Progressive cavity pumps are typically used in heavy oil, dewatering and high GOR applications at depths less than 7,000 ft. PCPs are typically used in applications where the economics of production demand efficiency, reliability and low life cycle costs from artificial lift equipment.
A PCP consists of two main components: a rotor and a stator. When the rotor is placed inside of the stator, a series of cavities are formed. The rotor turns inside the stator and as this happens, the cavities progress from the pump inlet to the discharge driving the fluid up the tubing string to the surface. Benefits to using a PCP include their low cost, the ability to deal with solids / fines, high efficiencies, and low downtime.
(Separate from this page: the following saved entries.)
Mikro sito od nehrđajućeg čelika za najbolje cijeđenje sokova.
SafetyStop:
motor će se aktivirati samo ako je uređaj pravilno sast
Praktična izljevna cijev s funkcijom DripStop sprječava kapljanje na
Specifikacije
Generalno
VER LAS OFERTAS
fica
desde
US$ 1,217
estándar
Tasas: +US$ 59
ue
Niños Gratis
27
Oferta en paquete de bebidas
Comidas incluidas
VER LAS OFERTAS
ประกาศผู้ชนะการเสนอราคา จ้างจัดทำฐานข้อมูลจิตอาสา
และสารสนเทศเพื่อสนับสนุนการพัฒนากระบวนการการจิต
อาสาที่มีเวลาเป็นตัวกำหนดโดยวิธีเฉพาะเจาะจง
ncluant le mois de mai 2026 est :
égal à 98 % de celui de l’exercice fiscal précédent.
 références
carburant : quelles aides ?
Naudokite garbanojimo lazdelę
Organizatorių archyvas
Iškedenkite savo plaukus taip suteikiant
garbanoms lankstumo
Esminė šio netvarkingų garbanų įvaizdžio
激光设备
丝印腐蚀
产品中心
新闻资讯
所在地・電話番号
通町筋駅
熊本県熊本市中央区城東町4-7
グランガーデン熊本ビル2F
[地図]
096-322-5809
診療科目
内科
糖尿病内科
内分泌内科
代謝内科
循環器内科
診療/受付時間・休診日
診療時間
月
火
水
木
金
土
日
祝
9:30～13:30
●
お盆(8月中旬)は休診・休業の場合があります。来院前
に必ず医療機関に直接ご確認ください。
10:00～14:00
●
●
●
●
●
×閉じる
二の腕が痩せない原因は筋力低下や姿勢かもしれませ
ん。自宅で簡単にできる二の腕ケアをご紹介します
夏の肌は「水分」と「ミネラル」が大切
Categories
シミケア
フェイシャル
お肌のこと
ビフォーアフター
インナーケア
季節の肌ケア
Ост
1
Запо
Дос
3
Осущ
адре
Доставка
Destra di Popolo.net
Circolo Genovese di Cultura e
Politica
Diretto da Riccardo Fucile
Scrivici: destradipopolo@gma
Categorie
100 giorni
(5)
The key challenges with producing fluid using a progressive cavity pump include:
• Solids: although PCPs are often used in wells with high solids contents, both high solid cuts (%) and large particles remain a common cause of failures
• High gas volumes: free gas flowing through the pump
• Burnt out stator: a lack of fluid entry into the pump causes a lack of lubrication within the stator which eventually “burns” the elastomer at the seal lines
• Loss of pump efficiency: due to the properties of the customers used in the stator, progressive cavity pumps lose efficiency over time
Cost considerations with existing PCP automation solutions and well economics of PCP wells created a smaller set of optimization technology to support it. Ambyint’s end-to-end platform was built with the economics of low-value wells in mind. Ambyint’s ability to monitor torque and intelligently control speed allows well operators to cut down on the ever-increasing number of man-hours spent physically tending to stripper wells, by putting every low yielding well in the palm of your hand.